Такое плодово-ягодное существование являлось логическим завершением бурной молодости для многих боевых музыкантов, а боевые музыканты, они или рано стареют, или долго не живут. Или становятся клятыми, а это, сами понимаете, тоже не жизнь. Большинство таких, как Лабух, если удавалось без несовместимых с жизнью травм и увечий дожить до зрелых лет, мирно оседали в дешевых распивочных, притулившихся под крылышком какого-нибудь дикого рынка, охотно рассказывая каждому, кто нальет стаканчик, о былых подвигах. И пусть пальцы бывших кумиров кварталов сами собой склевывают с грязной столешницы неслышимые никому звуки. Пусть. Это просто посмертные рефлекторные движения. Музыка не любит больных, старых и слабых. Уходит музыка, уходит красота и власть. Остановите нам руки, чтобы мы перестали прикидываться живыми!
Как и большинство боевых музыкантов, Лабух считал зрелость старостью и, если уж довелось постареть, не очень-то стремился нарушать жестокий, но привычный порядок вещей. О том, что пережившие себя музыканты неизбежно попадают либо в хабуши, либо, что гораздо хуже, — в клятые, Лабух и вовсе старался не думать. Если разлюбить прошлое, то и оно тебя в конце концов разлюбит, а если не тянуться в будущее, то, глядишь, настоящее будет долгим. Ему почти удалось привыкнуть: уже месяц дальше дикого рынка бывший знаменитый боевой музыкант не забирался. Гитару он с собой в эти вылазки не брал, стыдно было перед гитарой, да и зачем? Подворотники, и те перестали обращать на него внимание — что взять с пожилого безоружного полуклятого, уныло бредущего поутру в сторону грязного чапка, пересчитывающего мелочь перед тем, как купить бутыль дешевой дряни, и облегченно вздыхающего, если нужная сумма счастливым образом набралась?
Лабух, тяжело дыша, вынырнул, наконец, из мутной жижи сна. Утро раздражало его уже тем, что наступало с завидной регулярностью, предваряя собой еще один никчемный день. И все-таки утром чего-то хотелось, не только опохмелиться, не только совершить очередной круг позора от квартиры до ларька и обратно. Утро чего-то требовало, уже почти безнадежно, но упорно, с настойчивостью почти отчаявшейся, но все еще любящей жены закоренелого алкоголика. Требовало и заставляло совершать простые утренние действия — туалет, бритва, компьютер. Это была необходимость, и еще это был ритуал.
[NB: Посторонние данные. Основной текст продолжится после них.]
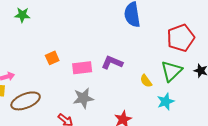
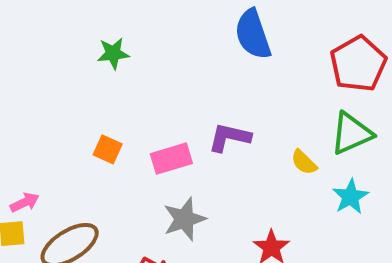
green star: (22, 15) -> (113, 53), moved
orange square: (52, 58) -> (108, 149), turned -32
green triangle: (171, 71) -> (351, 133), turned 30

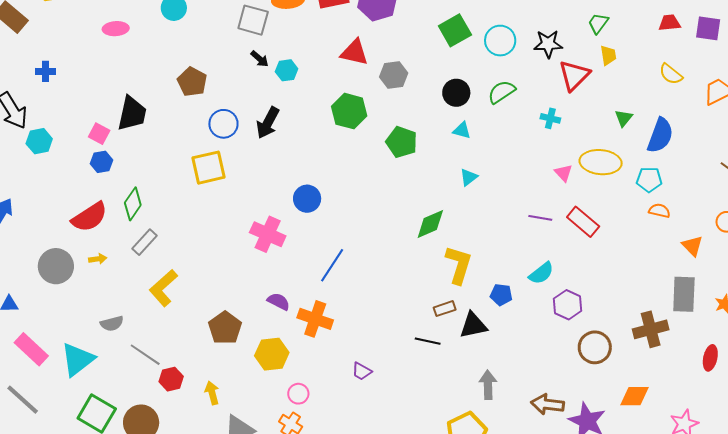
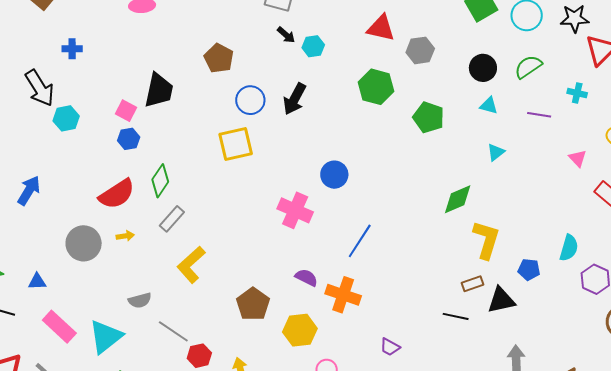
pink triangle: (563, 173) -> (578, 158), moved
purple line: (540, 218) -> (539, 115), moved
cyan semicircle: (541, 273) -> (569, 248), turned -36

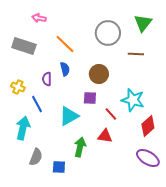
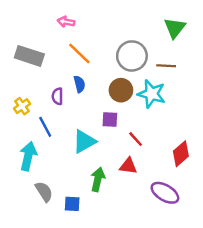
pink arrow: (39, 18) -> (66, 22), moved
gray circle: (108, 33) -> (132, 56), moved
yellow cross: (18, 87) -> (22, 106), turned 32
cyan star: (133, 100) -> (151, 94), moved
gray semicircle: (36, 157) -> (44, 192), turned -54
purple ellipse: (148, 158) -> (165, 193), moved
Утром просыпается не только плоть человеческая, утром просыпается душа, и это мучительно, особенно если на кухне нет бутылки дешевого портвейна, чтобы, пусть ненадолго, усыпить эту самую душу.
Лабух выругался, угодив босой ступней на пустую бутылку и, вопреки ритуалу, побрел не в туалет, а к старенькому компьютеру, слепо таращившему со стола пыльный дисплей. Включенный компьютер тихонько загудел, загрузился и, к вящему удивлению хозяина, выбросил на экран несколько сообщений.
— Так, кто это тут вспомнил о старом Лабухе, о Лабухе молчаливом, о неопохмеленном и безопасном, как секс с десятью презервативами сразу, — бормотал он, щелкая «мышкой».
В комнату между тем вступила вальяжная, громадных размеров черная кошка с белым пятнышком на груди и пушистым хвостом, совсем не по-кошачьи закрученным вверх. Кошка легко прыгнула на хозяйское плечо, с плеча на стол, нагло ступила передними лапами на клавиатуру, заглянула Лабуху в лицо и требовательно мяукнула.